Stafford’s own recollection of the incident was committed to print in a brilliant profile by journalist Paul Kimmage.

“They were the better team second time around and made a great start with two good goals. But I got one back after 20 minutes and we went in at half-time just a couple of points down and were starting to get back on terms when it all went sour in the second half.

“I had a chance... a great chance. I was through on the Roscommon goal. Sackie Glynn was a big long lingle of a goalie but I knew that with a low shot - a grasscutter - I’d beat him. I was sure to score.

“Well there I was with the goal at my mercy when Owensie Hoare - the Lord have mercy on him - took me down with one of the finest kicks ever a man got in the ankle. And the referee ran over and immediately gave the free but the free wasn’t enough. Because I was sore. So sore.

“And I pulled myself off the ground with the ball still under my arm and looked at Owensie Hoare. He was a wee man with curly black hair. ‘Ye black f**ker ye,’ I said, ‘I’ll kill ye’. And I drew on him with my left hand and turned him upside down.”

Hoare, for the record, was a brilliant player who won an All-Ireland junior football medal in 1940 and senior Celtic crosses in 1943 (at left half-back) and ’44 (in goals), a remarkable achievement.

In the latter season, Roscommon again beat Cavan, this time by 5-8 to 1-3, in the All-Ireland semi-final. In his match report, The Anglo-Celt’s correspondent spoke of his puzzlement at how “the traditions of 60 years on the football field should suddenly go wrong”.

“Out of evil,” he noted, showing a gift for the dramatic, “cometh good... Cavan will rise again.”

And so they did, finally winning a third All-Ireland in 1947, defeating Roscommon in the semi-final, with the prize of a trip to New York for the final at stake. One of the heartwarming tales from that game was that of Phil ‘The Gunner’ Brady and Eamon Boland.

The battle was again feisty and, it is said, with time almost up, the referee, Dowling from Kildare, called both men together and was intent on dismissing them. Brady often relayed the tale of how Boland intervened.

“Don’t send him off,” he asked, “I’ll go but don’t put Brady off. He’ll not get to New York.”

In the end, both men stayed on and the Gunner crossed the Atlantic and came home a champion after all.

They have met in several games of significance since. In 1962, Roscommon hit Galway for 1-1 late on to claim the Nestor Cup while Cavan stunned two-time defending Ulster and All-Ireland champions Down.

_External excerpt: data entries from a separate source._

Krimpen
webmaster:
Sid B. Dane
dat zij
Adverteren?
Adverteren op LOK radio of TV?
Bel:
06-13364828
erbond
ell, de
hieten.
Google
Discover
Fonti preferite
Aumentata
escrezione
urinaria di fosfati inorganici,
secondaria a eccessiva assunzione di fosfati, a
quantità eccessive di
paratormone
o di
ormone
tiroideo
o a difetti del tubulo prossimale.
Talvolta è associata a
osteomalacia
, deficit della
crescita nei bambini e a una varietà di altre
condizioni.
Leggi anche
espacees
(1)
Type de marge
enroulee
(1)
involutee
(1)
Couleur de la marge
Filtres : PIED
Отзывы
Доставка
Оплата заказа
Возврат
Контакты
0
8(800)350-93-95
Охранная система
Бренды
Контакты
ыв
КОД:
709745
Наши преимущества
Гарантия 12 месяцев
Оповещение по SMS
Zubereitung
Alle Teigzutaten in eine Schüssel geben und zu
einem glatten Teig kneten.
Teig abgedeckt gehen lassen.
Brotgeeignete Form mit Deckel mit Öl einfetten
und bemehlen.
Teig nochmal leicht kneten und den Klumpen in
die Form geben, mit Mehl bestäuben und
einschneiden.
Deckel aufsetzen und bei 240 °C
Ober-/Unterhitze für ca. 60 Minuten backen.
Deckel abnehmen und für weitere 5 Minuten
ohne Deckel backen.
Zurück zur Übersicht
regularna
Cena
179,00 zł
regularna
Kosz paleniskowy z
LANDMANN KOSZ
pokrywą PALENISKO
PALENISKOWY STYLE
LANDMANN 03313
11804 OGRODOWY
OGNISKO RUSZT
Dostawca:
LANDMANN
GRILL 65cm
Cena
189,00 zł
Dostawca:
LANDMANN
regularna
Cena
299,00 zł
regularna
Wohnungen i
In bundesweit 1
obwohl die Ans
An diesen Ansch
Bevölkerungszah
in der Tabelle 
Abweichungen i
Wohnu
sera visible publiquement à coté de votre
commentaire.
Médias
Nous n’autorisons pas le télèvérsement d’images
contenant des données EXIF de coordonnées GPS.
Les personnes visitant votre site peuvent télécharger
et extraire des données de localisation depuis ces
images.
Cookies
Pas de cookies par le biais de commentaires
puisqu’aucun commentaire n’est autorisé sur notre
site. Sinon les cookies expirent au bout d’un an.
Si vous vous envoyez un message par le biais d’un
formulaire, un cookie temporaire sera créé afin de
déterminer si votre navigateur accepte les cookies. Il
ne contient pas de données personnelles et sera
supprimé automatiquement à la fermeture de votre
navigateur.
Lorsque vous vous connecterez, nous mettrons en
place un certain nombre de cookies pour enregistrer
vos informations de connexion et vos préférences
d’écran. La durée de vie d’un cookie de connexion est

Cavan were fancied to win the subsequent All-Ireland semi-final but played poorly on the big day.

“What happened against Roscommon was that we were totally inexperienced,” Ray Carolan, then a 19-year-old lining out at midfield, recalled.

“There’s a big hype from winning an Ulster championship and going into an All Ireland semi-final.”

This year, for whatever reason but primarily, it seems, because of the ill-judged new championship structure, that hype has been dampened everywhere and the crowds are not turning out. There are too many games of too little consequence but in terms of advancement in the All-Ireland, this is both sides’ biggest match of the campaign to date.

Cavan and Roscommon may be in different provinces and do not share a border but they boast a lot in common. At their closest point, between Arigna and Dowra or thereabouts, they are approximately 15 miles apart, although in driving terms, Lough Allen would extend the journey somewhat.

Both counties are deeply rural and are steeped in the tradition of Gaelic football, with their heydays having chimed before and after ‘the Emergency’. Both yearn for a return to the glory days but it’s a slow and, at times, agonising process.

A win for either on Saturday (throw-in 5pm, Longford) would propel them into the last 12 in the country and have the long-suffering fans dreaming again.